Hear Me Roar!
Musings on Women’s History Month
I remember striding down the hallway arm-in-arm with a couple of middle-school girlfriends, belting out the words of Helen Reddy’s 1972 chart-topping song. The words of the song summed up our resolve: We were strong! We were invincible! We were women! We were going to roar in numbers too big to ignore! No man was ever going to keep us down! We were perched on the verge of womanhood. And we were confident that we would be the first generation to get the meaning of womanhood right.
"We Can Do It!" (Can't We?)
Our generation tried. We really did. We embraced education, careers, prominence. We despised all relationships and responsibilities that would hold us back. We moved marriage, mothering and homemaking from the top of our lists to the bottom—or crossed them off all together. After all, we were so much more enlightened than our fore-sisters were. The world had revolved around men, but it was our turn now. We would make it bow to our demands.
Trading June Cleaver for Carrie Bradshaw
We decided that the role of a housewife was totally passé. Charlie’s Angels seemed so much more exciting. So we redefined boundaries. We changed the rules of male-female relationships. We became loud, demanding, and aggressive. We boldly pushed back against traditional definitions of gender and sexuality. We claimed our freedoms. We traded in the “Leave it to Beaver” model of womanhood for the “Sex in the City” one. We bought into the feminist promise that woman would find happiness and fulfillment when she defined her own identity and decided for herself what life as a woman was all about. How very wrong we were. For ultimately, our identity is a matter decided not by us, but by the One who in the beginning created us male and female.
It’s obvious that the “Leave it to Beaver” model of womanhood—having a husband, a station-wagon full of kids, a house in the ‘burbs, and every possible modern appliance—didn’t bring woman the happiness she desired. As an old, archived 1972 Time magazine article lamented:
By all rights, the American woman today should be the happiest in history. She is healthier than U.S. women have ever been, better educated, more affluent, better dressed, more comfortable, wooed by advertisers, pampered by gadgets. But there is a worm in the apple. She is restless in her familiar familial role, no longer quite content with the homemaker-wife-mother part in which her society has cast her.
Last year, Time magazine devoted an entire issue to “The State of the American Woman.” Writers were confounded by the evidence, tracked by numerous surveys, that as women have gained more education, more economic independence, more power, and more freedom, they have become less and less happy. Ironically, they are unhappier now than when the Feminist movement set about to solve the problem of woman’s unhappiness. The modern ideal for womanhood is even less fulfilling than the one it replaced.
Return to Pine Street?
So should we try to rewind the tape and try to squeeze every woman back into the “Leave it to Beaver” mold? No. We can’t hope to get womanhood right until we understand the ultimate object to which it points. When God created male and female, He provided an object lesson—a parable, as it were—of His entire redemptive plan.

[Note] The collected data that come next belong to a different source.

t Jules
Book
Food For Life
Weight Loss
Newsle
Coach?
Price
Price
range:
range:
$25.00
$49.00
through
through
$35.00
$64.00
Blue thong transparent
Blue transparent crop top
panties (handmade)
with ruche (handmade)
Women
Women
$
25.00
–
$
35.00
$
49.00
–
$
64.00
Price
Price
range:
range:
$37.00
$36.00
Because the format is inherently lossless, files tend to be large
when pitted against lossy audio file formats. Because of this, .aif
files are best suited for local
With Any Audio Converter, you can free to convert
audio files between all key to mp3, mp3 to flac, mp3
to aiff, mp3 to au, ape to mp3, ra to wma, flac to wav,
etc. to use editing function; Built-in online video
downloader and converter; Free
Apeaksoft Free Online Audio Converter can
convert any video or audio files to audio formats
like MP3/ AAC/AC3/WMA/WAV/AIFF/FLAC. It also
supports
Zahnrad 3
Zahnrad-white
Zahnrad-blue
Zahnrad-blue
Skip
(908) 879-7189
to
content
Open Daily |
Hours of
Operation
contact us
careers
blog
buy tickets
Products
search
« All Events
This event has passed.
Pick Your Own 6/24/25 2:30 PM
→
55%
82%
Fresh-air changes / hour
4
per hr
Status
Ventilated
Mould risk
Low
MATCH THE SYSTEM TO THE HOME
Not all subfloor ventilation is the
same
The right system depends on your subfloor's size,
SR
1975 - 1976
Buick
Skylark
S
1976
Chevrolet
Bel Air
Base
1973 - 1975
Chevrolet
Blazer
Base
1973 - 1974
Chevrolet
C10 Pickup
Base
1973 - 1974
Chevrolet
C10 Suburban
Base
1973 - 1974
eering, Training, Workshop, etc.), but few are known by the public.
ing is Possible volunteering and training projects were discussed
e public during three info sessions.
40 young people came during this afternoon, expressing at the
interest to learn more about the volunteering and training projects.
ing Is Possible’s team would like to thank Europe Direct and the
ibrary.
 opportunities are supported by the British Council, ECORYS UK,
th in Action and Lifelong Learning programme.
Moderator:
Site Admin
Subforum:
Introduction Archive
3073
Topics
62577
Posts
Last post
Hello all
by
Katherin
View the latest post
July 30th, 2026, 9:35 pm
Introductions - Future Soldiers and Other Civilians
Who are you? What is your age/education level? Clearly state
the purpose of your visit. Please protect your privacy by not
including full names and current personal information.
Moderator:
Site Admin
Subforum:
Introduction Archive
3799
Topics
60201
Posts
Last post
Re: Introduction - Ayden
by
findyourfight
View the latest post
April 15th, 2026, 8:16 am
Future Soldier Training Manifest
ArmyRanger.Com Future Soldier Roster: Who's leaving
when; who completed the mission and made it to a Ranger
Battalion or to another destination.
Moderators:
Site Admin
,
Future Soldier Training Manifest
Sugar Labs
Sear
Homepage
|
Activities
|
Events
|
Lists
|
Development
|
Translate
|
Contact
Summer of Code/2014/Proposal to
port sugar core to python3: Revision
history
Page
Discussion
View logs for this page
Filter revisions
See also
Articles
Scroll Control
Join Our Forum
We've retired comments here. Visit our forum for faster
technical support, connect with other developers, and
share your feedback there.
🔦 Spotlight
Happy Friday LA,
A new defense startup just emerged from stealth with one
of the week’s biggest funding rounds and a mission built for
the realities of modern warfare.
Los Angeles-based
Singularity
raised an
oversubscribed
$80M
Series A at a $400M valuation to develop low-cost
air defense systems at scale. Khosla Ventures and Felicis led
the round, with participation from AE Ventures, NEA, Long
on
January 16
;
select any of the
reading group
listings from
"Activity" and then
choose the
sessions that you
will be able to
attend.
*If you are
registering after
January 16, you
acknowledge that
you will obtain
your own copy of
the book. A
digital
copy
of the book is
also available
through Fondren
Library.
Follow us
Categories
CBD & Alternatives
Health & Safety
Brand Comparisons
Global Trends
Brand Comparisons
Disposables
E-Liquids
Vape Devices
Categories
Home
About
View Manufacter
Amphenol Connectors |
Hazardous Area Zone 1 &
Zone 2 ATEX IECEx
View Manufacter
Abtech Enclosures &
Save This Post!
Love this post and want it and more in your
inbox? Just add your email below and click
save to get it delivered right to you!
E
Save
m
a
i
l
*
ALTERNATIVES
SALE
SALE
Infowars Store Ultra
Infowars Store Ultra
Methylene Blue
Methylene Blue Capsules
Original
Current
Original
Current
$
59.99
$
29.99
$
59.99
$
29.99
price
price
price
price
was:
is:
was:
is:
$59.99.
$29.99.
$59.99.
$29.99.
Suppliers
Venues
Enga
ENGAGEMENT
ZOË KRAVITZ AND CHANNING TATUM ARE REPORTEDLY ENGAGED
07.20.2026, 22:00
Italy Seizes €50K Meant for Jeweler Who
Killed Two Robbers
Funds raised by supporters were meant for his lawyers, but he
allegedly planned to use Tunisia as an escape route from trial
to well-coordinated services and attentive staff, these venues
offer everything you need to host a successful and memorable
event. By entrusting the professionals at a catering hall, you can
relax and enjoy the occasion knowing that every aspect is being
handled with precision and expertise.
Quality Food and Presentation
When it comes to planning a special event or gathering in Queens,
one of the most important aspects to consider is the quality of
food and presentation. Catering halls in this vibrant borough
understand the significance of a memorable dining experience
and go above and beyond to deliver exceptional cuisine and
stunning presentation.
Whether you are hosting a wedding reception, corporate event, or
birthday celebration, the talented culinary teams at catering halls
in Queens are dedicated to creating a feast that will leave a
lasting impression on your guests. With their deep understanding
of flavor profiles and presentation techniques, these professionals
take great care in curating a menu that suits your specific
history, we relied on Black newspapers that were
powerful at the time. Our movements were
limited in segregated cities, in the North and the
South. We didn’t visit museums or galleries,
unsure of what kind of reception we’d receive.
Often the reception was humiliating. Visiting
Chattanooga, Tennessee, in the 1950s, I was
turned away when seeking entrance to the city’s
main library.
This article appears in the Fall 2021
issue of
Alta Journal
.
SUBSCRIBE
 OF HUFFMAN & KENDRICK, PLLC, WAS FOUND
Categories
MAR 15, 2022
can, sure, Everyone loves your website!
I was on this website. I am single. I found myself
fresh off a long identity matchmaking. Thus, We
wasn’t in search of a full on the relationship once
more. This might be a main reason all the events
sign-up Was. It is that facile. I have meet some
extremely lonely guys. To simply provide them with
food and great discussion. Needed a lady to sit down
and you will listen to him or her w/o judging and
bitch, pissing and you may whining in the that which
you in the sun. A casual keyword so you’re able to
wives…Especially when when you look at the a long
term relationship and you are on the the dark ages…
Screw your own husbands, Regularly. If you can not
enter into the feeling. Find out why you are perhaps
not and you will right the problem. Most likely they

Men are to reflect the strength, love and self-sacrifice of Christ. Women are to reflect the character, grace and beauty of the Bride He redeemed. Ultimately, womanhood exists to help display the masterpiece of God.
From Cultural Ideals to Christ
The implications are staggering. This places womanhood at the center of God’s ultimate purpose. It endows it with supernatural significance and meaning. It provides woman with a framework to understand what her life is all about, what she should value, and how to make choices that align. Time, culture, and circumstances change, but the Bible provides an enduring model for womanhood that goes far beyond a stereotyped, cookie-cutter list of behaviors.
History proves that woman’s happiness is not found in pursuing the current cultural ideal. But that doesn’t mean it’s an elusive goal. My “woman’s history”—and the history of a multitude of sisters who have loved Christ—testifies to the fact that happiness (of the deep, lasting kind) can be found in pursuing the One to whom true womanhood points.